══ Provided information ══
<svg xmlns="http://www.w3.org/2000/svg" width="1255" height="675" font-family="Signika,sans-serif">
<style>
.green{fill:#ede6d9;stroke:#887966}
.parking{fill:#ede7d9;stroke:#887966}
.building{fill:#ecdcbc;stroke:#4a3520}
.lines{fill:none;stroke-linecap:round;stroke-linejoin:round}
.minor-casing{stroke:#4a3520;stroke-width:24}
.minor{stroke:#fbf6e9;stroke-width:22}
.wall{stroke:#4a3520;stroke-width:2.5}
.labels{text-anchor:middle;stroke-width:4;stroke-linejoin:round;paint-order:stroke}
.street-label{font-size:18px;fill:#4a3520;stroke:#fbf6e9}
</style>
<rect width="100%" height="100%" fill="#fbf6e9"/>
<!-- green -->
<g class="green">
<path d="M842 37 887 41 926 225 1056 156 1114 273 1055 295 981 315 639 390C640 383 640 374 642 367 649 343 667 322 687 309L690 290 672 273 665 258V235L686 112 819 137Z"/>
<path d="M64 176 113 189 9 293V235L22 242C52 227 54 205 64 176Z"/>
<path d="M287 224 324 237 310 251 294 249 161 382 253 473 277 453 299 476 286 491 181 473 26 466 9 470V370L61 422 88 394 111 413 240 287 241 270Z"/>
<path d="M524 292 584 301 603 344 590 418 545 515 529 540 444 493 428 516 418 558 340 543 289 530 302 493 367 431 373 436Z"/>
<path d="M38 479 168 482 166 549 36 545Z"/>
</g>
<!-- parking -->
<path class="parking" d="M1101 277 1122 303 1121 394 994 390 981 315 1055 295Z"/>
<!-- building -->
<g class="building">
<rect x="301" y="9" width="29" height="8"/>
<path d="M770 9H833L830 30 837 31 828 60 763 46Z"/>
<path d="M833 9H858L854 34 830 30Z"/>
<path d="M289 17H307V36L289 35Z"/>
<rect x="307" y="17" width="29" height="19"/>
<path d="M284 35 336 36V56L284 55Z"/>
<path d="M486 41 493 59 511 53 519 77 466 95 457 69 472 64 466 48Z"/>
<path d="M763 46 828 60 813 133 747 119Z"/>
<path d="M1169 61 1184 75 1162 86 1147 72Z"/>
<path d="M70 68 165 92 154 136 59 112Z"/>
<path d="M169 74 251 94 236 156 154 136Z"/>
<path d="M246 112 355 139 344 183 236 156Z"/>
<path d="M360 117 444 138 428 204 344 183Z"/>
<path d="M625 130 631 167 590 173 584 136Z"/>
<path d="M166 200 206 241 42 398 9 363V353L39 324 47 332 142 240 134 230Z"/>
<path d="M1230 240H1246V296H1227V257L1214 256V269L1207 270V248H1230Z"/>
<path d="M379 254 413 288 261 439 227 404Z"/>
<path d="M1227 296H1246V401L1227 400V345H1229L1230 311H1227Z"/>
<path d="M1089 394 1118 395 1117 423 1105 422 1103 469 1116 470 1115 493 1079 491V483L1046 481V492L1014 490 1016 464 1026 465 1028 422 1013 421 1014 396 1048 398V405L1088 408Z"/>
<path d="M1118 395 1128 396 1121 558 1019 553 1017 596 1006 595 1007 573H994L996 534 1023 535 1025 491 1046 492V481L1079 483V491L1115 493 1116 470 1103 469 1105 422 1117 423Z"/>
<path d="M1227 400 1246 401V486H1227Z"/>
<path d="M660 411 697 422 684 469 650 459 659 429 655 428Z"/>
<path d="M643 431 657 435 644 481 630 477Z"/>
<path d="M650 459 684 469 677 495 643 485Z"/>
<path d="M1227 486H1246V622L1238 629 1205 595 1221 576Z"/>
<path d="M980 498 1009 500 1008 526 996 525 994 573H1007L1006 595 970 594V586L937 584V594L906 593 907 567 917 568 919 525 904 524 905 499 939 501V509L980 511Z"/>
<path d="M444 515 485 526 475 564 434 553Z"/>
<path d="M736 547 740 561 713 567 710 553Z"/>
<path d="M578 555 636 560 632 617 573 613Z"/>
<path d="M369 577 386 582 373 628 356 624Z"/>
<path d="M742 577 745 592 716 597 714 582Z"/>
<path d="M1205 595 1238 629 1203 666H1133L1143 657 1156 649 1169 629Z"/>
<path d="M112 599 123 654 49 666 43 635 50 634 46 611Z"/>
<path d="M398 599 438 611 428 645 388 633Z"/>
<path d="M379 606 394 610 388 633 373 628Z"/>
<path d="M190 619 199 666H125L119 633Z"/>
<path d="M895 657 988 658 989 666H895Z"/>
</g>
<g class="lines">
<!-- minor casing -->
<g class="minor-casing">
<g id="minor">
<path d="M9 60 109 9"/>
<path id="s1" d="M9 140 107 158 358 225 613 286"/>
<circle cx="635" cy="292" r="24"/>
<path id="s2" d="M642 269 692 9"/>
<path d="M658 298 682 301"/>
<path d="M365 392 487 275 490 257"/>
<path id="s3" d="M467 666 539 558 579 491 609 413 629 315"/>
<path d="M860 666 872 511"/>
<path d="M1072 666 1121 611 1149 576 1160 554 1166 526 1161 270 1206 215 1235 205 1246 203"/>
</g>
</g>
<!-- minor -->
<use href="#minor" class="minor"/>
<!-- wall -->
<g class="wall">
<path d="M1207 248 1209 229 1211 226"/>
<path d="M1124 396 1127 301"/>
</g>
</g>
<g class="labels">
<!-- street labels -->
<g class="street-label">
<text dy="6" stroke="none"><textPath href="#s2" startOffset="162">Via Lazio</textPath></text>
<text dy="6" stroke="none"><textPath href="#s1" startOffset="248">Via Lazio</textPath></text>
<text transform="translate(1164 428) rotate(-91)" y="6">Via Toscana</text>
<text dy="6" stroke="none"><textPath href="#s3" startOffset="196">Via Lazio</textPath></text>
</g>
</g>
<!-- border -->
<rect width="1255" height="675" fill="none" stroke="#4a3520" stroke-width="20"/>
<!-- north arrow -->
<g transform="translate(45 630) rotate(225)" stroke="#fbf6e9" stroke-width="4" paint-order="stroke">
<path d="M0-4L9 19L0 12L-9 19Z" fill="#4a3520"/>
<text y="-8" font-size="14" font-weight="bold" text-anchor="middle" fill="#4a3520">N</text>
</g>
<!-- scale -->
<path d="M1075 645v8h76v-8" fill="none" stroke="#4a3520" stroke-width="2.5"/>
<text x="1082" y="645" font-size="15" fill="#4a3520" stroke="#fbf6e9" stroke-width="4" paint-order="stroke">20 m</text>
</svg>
═══
Task directions: Your task is to write out every record exactly.

Answer:
<svg xmlns="http://www.w3.org/2000/svg" width="1255" height="675" font-family="Signika,sans-serif">
<style>
.green{fill:#ede6d9;stroke:#887966}
.parking{fill:#ede7d9;stroke:#887966}
.building{fill:#ecdcbc;stroke:#4a3520}
.lines{fill:none;stroke-linecap:round;stroke-linejoin:round}
.minor-casing{stroke:#4a3520;stroke-width:24}
.minor{stroke:#fbf6e9;stroke-width:22}
.wall{stroke:#4a3520;stroke-width:2.5}
.labels{text-anchor:middle;stroke-width:4;stroke-linejoin:round;paint-order:stroke}
.street-label{font-size:18px;fill:#4a3520;stroke:#fbf6e9}
</style>
<rect width="100%" height="100%" fill="#fbf6e9"/>
<!-- green -->
<g class="green">
<path d="M842 37 887 41 926 225 1056 156 1114 273 1055 295 981 315 639 390C640 383 640 374 642 367 649 343 667 322 687 309L690 290 672 273 665 258V235L686 112 819 137Z"/>
<path d="M64 176 113 189 9 293V235L22 242C52 227 54 205 64 176Z"/>
<path d="M287 224 324 237 310 251 294 249 161 382 253 473 277 453 299 476 286 491 181 473 26 466 9 470V370L61 422 88 394 111 413 240 287 241 270Z"/>
<path d="M524 292 584 301 603 344 590 418 545 515 529 540 444 493 428 516 418 558 340 543 289 530 302 493 367 431 373 436Z"/>
<path d="M38 479 168 482 166 549 36 545Z"/>
</g>
<!-- parking -->
<path class="parking" d="M1101 277 1122 303 1121 394 994 390 981 315 1055 295Z"/>
<!-- building -->
<g class="building">
<rect x="301" y="9" width="29" height="8"/>
<path d="M770 9H833L830 30 837 31 828 60 763 46Z"/>
<path d="M833 9H858L854 34 830 30Z"/>
<path d="M289 17H307V36L289 35Z"/>
<rect x="307" y="17" width="29" height="19"/>
<path d="M284 35 336 36V56L284 55Z"/>
<path d="M486 41 493 59 511 53 519 77 466 95 457 69 472 64 466 48Z"/>
<path d="M763 46 828 60 813 133 747 119Z"/>
<path d="M1169 61 1184 75 1162 86 1147 72Z"/>
<path d="M70 68 165 92 154 136 59 112Z"/>
<path d="M169 74 251 94 236 156 154 136Z"/>
<path d="M246 112 355 139 344 183 236 156Z"/>
<path d="M360 117 444 138 428 204 344 183Z"/>
<path d="M625 130 631 167 590 173 584 136Z"/>
<path d="M166 200 206 241 42 398 9 363V353L39 324 47 332 142 240 134 230Z"/>
<path d="M1230 240H1246V296H1227V257L1214 256V269L1207 270V248H1230Z"/>
<path d="M379 254 413 288 261 439 227 404Z"/>
<path d="M1227 296H1246V401L1227 400V345H1229L1230 311H1227Z"/>
<path d="M1089 394 1118 395 1117 423 1105 422 1103 469 1116 470 1115 493 1079 491V483L1046 481V492L1014 490 1016 464 1026 465 1028 422 1013 421 1014 396 1048 398V405L1088 408Z"/>
<path d="M1118 395 1128 396 1121 558 1019 553 1017 596 1006 595 1007 573H994L996 534 1023 535 1025 491 1046 492V481L1079 483V491L1115 493 1116 470 1103 469 1105 422 1117 423Z"/>
<path d="M1227 400 1246 401V486H1227Z"/>
<path d="M660 411 697 422 684 469 650 459 659 429 655 428Z"/>
<path d="M643 431 657 435 644 481 630 477Z"/>
<path d="M650 459 684 469 677 495 643 485Z"/>
<path d="M1227 486H1246V622L1238 629 1205 595 1221 576Z"/>
<path d="M980 498 1009 500 1008 526 996 525 994 573H1007L1006 595 970 594V586L937 584V594L906 593 907 567 917 568 919 525 904 524 905 499 939 501V509L980 511Z"/>
<path d="M444 515 485 526 475 564 434 553Z"/>
<path d="M736 547 740 561 713 567 710 553Z"/>
<path d="M578 555 636 560 632 617 573 613Z"/>
<path d="M369 577 386 582 373 628 356 624Z"/>
<path d="M742 577 745 592 716 597 714 582Z"/>
<path d="M1205 595 1238 629 1203 666H1133L1143 657 1156 649 1169 629Z"/>
<path d="M112 599 123 654 49 666 43 635 50 634 46 611Z"/>
<path d="M398 599 438 611 428 645 388 633Z"/>
<path d="M379 606 394 610 388 633 373 628Z"/>
<path d="M190 619 199 666H125L119 633Z"/>
<path d="M895 657 988 658 989 666H895Z"/>
</g>
<g class="lines">
<!-- minor casing -->
<g class="minor-casing">
<g id="minor">
<path d="M9 60 109 9"/>
<path id="s1" d="M9 140 107 158 358 225 613 286"/>
<circle cx="635" cy="292" r="24"/>
<path id="s2" d="M642 269 692 9"/>
<path d="M658 298 682 301"/>
<path d="M365 392 487 275 490 257"/>
<path id="s3" d="M467 666 539 558 579 491 609 413 629 315"/>
<path d="M860 666 872 511"/>
<path d="M1072 666 1121 611 1149 576 1160 554 1166 526 1161 270 1206 215 1235 205 1246 203"/>
</g>
</g>
<!-- minor -->
<use href="#minor" class="minor"/>
<!-- wall -->
<g class="wall">
<path d="M1207 248 1209 229 1211 226"/>
<path d="M1124 396 1127 301"/>
</g>
</g>
<g class="labels">
<!-- street labels -->
<g class="street-label">
<text dy="6" stroke="none"><textPath href="#s2" startOffset="162">Via Lazio</textPath></text>
<text dy="6" stroke="none"><textPath href="#s1" startOffset="248">Via Lazio</textPath></text>
<text transform="translate(1164 428) rotate(-91)" y="6">Via Toscana</text>
<text dy="6" stroke="none"><textPath href="#s3" startOffset="196">Via Lazio</textPath></text>
</g>
</g>
<!-- border -->
<rect width="1255" height="675" fill="none" stroke="#4a3520" stroke-width="20"/>
<!-- north arrow -->
<g transform="translate(45 630) rotate(225)" stroke="#fbf6e9" stroke-width="4" paint-order="stroke">
<path d="M0-4L9 19L0 12L-9 19Z" fill="#4a3520"/>
<text y="-8" font-size="14" font-weight="bold" text-anchor="middle" fill="#4a3520">N</text>
</g>
<!-- scale -->
<path d="M1075 645v8h76v-8" fill="none" stroke="#4a3520" stroke-width="2.5"/>
<text x="1082" y="645" font-size="15" fill="#4a3520" stroke="#fbf6e9" stroke-width="4" paint-order="stroke">20 m</text>
</svg>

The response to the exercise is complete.